Problems to work on
1) Write out the section of the article on Dataproc and Kubernetes starting with "Apache Spark is" and going on through "which has HDInsight.".
2) Extend the article on Dataproc and Kubernetes, picking up after its final sentence.

Provided passage

Google Cloud Platform will soon emit the alpha release of its Dataproc service, specifically for Apache Spark jobs, running on Google Kubernetes Engine (GKE) clusters.
Apache Spark is a cluster computing framework designed for use as a processing engine for ETL (Extract, Transform, Load) or data science applications. It is often used with Apache Hadoop, which provides Hadoop YARN (Yet Another Resource Negotiator) for managing resources and HDFS for distributed data storage. Google's Dataproc service offers Hadoop and Spark on Google Cloud Platform. The service is similar to managed Hadoop distributions on AWS, which has Amazon EMR (Elastic Map Reduce) and Microsoft Azure, which has HDInsight.
Google, which created Kubernetes (K8s) for orchestrating containers on clusters, is now migrating Dataproc to run on K8s – though YARN will continue to be supported as an option.
What's wrong with YARN? "It's a fairly heavyweight stack," James Malone, Google Cloud product manager, told The Reg. "People have been trying to replace YARN for quite a while. YARN was initially designed to run on bare metal, it has been adapted to run on VMs, but the YARN management layer is moving at a slower pace than K8s, which has driven a lot of customer interest in K8s."
Malone says there are "a few customer pain points with YARN" and that "using containers in YARN right now is fine but not great. It wasn't designed from the ground up for containerized workloads."
Google's solution started with the development of an open-source Spark on Kubernetes operator.

Records
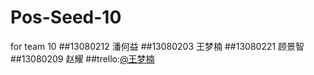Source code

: # Pos-Seed-10
for team 10
##13080212  潘何益
##13080203  王梦楠
##13080221  顾景智
##13080209  赵耀
##trello:[@王梦楠](https://trello.com/b/UvVZJvWO/-)
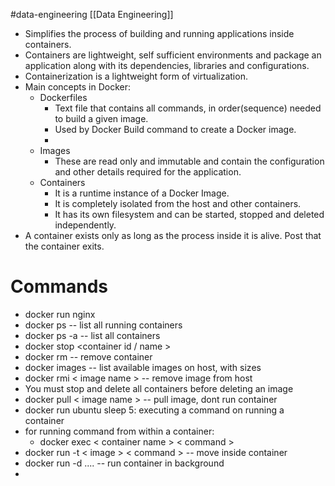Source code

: #data-engineering [[Data Engineering]]

* Simplifies the process of building and running applications inside containers.
* Containers are lightweight, self sufficient environments and package an application along with its dependencies, libraries and configurations.
* Containerization is a lightweight form of virtualization.
* Main concepts in Docker:
	* Dockerfiles
		* Text file that contains all commands, in order(sequence) needed to build a given image.
		* Used by Docker Build command to create a Docker image.
		* 
	* Images
		* These are read only and immutable and contain the configuration and other details required for the application.
	* Containers
		* It is a runtime instance of a Docker Image.
		* It is completely isolated from the host and other containers.
		* It has its own filesystem and can be started, stopped and deleted independently.
* A container exists only as long as the process inside it is alive. Post that the container exits.


# Commands

* docker run nginx
* docker ps -- list all running containers
* docker ps -a -- list all containers
* docker stop <container id / name >
* docker rm -- remove container
* docker images -- list available images on host, with sizes
* docker rmi < image name > -- remove image from host
* You must stop and delete all containers before deleting an image
* docker pull < image name > -- pull image, dont run container
* docker run ubuntu sleep 5: executing a command on running a container
* for running  command from within a container:
	* docker exec < container name > < command >
* docker run -t < image > < command > -- move inside container
* docker run -d .... -- run container in background
* 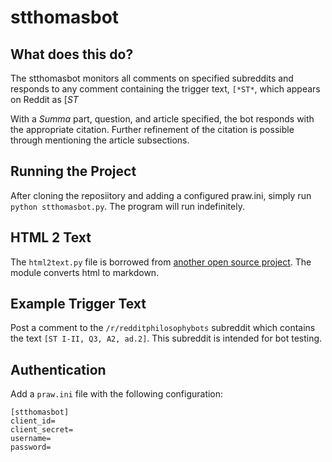 # stthomasbot

## What does this do?

The stthomasbot monitors all comments on specified subreddits and responds to any comment containing the trigger text, `[*ST*`, which appears on Reddit as [*ST*

With a *Summa* part, question, and article specified, the bot responds with the appropriate citation. Further refinement of the citation is possible through mentioning the article subsections.

## Running the Project

After cloning the reposiitory and adding a configured praw.ini, simply run `python stthomasbot.py`. The program will run indefinitely.

## HTML 2 Text

The `html2text.py` file is borrowed from [another open source project](https://github.com/aaronsw/html2text). The module converts html to markdown.

## Example Trigger Text

Post a comment to the `/r/redditphilosophybots` subreddit which contains the text `[ST I-II, Q3, A2, ad.2]`. This subreddit is intended for bot testing.

## Authentication

Add a `praw.ini` file with the following configuration:

    [stthomasbot]
    client_id=
    client_secret=
    username=
    password=
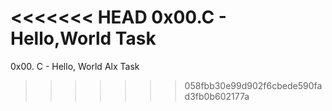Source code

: <<<<<<< HEAD
0x00.C - Hello,World Task
=======
0x00. C - Hello, World Alx Task
>>>>>>> 058fbb30e99d902f6cbede590fad3fb0b602177a
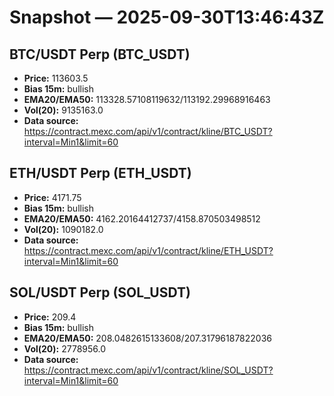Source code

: # Snapshot — 2025-09-30T13:46:43Z

## BTC/USDT Perp (BTC_USDT)
- **Price:** 113603.5
- **Bias 15m:** bullish
- **EMA20/EMA50:** 113328.57108119632/113192.29968916463
- **Vol(20):** 9135163.0
- **Data source:** https://contract.mexc.com/api/v1/contract/kline/BTC_USDT?interval=Min1&limit=60

## ETH/USDT Perp (ETH_USDT)
- **Price:** 4171.75
- **Bias 15m:** bullish
- **EMA20/EMA50:** 4162.20164412737/4158.870503498512
- **Vol(20):** 1090182.0
- **Data source:** https://contract.mexc.com/api/v1/contract/kline/ETH_USDT?interval=Min1&limit=60

## SOL/USDT Perp (SOL_USDT)
- **Price:** 209.4
- **Bias 15m:** bullish
- **EMA20/EMA50:** 208.0482615133608/207.31796187822036
- **Vol(20):** 2778956.0
- **Data source:** https://contract.mexc.com/api/v1/contract/kline/SOL_USDT?interval=Min1&limit=60
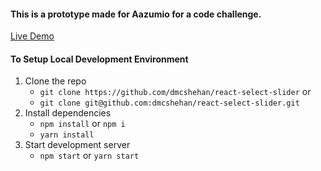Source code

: #### This is a prototype made for Aazumio for a code challenge.

[Live Demo](https://react-select-slider-azumio.netlify.app/)

#### To Setup Local Development Environment

1.  Clone the repo
    - `git clone https://github.com/dmcshehan/react-select-slider` or
    - `git clone git@github.com:dmcshehan/react-select-slider.git`
2.  Install dependencies
    - `npm install` or `npm i`
    - `yarn install`
3.  Start development server
    - `npm start` or `yarn start`
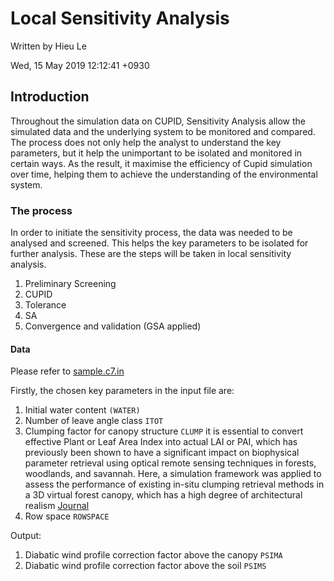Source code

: # Local Sensitivity Analysis
Written by Hieu Le

Wed, 15 May 2019 12:12:41 +0930 

## Introduction
Throughout the simulation data on CUPID, Sensitivity Analysis allow the simulated data and the underlying system to be monitored and compared. The process does not only help the analyst to understand the key parameters, but it help the unimportant to be isolated and monitored in certain ways. As the result, it maximise the efficiency of Cupid simulation over time, helping them to achieve the understanding of the environmental system. 

### The process
In order to initiate the sensitivity process, the data was needed to be analysed and screened. This helps the key parameters to be isolated for further analysis. These are the steps will be taken in local sensitivity analysis. 
1. Preliminary Screening
2. CUPID
3. Tolerance
4. SA
5. Convergence and validation (GSA applied)

#### Data
Please refer to [sample.c7.in](/Document/GitHub/CUPID/sample.c7.in)

Firstly, the chosen key parameters in the input file are:
1. Initial water content `(WATER)`
2. Number of leave angle class `ITOT`
3. Clumping factor for canopy structure `CLUMP` it is essential to convert effective Plant or Leaf Area Index into actual LAI or PAI, which has previously been shown to have a significant impact on biophysical parameter retrieval using optical remote sensing techniques in forests, woodlands, and savannah. Here, a simulation framework was applied to assess the performance of existing in-situ clumping retrieval methods in a 3D virtual forest canopy, which has a high degree of architectural realism [Journal](https://www.sciencedirect.com/science/article/pii/S0168192317302496)
4. Row space `ROWSPACE`

Output:
1. Diabatic wind profile correction factor above the canopy `PSIMA`
2. Diabatic wind profile correction factor above the soil `PSIMS` 

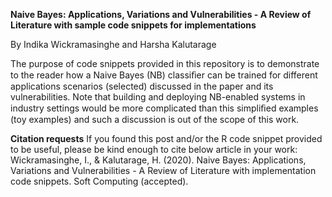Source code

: **Naive Bayes: Applications, Variations and Vulnerabilities - A Review of Literature with sample code snippets for implementations**

By Indika Wickramasinghe and Harsha Kalutarage

The purpose of code snippets provided in this repository is to demonstrate to the reader how a Naive Bayes (NB) classiﬁer can be trained for different applications scenarios (selected) discussed in the paper and its vulnerabilities. Note that building and deploying NB-enabled systems in industry settings would be more complicated than this simpliﬁed examples (toy examples) and such a discussion is out of the scope of this work.

**Citation requests**
If you found this post and/or the R code snippet provided to be useful, please be kind enough to cite below article in your work:
Wickramasinghe, I., & Kalutarage, H. (2020). Naive Bayes: Applications, Variations and Vulnerabilities - A Review of Literature with implementation code snippets. Soft Computing (accepted).
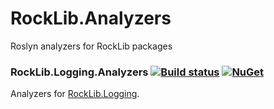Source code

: # RockLib.Analyzers
Roslyn analyzers for RockLib packages

### RockLib.Logging.Analyzers [![Build status](https://ci.appveyor.com/api/projects/status/75ichnhtbw2cb2qj?svg=true)](https://ci.appveyor.com/project/RockLib/rocklib-logging-analyzers) [![NuGet](https://img.shields.io/nuget/vpre/RockLib.Logging.Analyzers.svg)](https://www.nuget.org/packages/RockLib.Logging.Analyzers)

Analyzers for [RockLib.Logging](https://github.com/RockLib/RockLib.Logging#rockliblogging--).
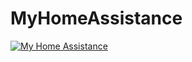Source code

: # MyHomeAssistance



[![My Home Assistance](https://img.youtube.com/vi/yvziMX9Z5E8/0.jpg)](https://www.youtube.com/watch?v=yvziMX9Z5E8 "My Home Assistance")
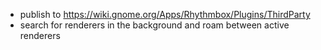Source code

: - publish to https://wiki.gnome.org/Apps/Rhythmbox/Plugins/ThirdParty
- search for renderers in the background and roam between active renderers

Responses by task
1)
Apache Spark is a cluster computing framework designed for use as a processing engine for ETL (Extract, Transform, Load) or data science applications. It is often used with Apache Hadoop, which provides Hadoop YARN (Yet Another Resource Negotiator) for managing resources and HDFS for distributed data storage. Google's Dataproc service offers Hadoop and Spark on Google Cloud Platform. The service is similar to managed Hadoop distributions on AWS, which has Amazon EMR (Elastic Map Reduce) and Microsoft Azure, which has HDInsight.

2)
"We did this as a first step to start moving the ecosystem to start running on Kubernetes. You can run Spark on K8s anywhere and that's OK with us," said Malone.
Running Spark on K8s will give "much easier resource management", according to Malone. This includes features like auto scaling and auto healing.
Moving to K8s does require containerization of your Spark code but Google reckons this is a good thing. "If I actually take my Spark code and containerize it, it gives you easier development, test and production lifecycles. It also means if a new version of Spark comes out, you don't necessarily have to wait for the entire distribution to be updated. You just update that component and use it," said Malone.
Today's release of Spark on K8s is alpha, so for testing and experimentation only. "We're starting with Spark. We will offer eventually two versions of Dataproc. One will be YARN based, which will exist for the foreseeable future. We will also have a Kubernetes flavour and we expect a lot of new build development will be on K8s because it offers a better development experience," Malone told us.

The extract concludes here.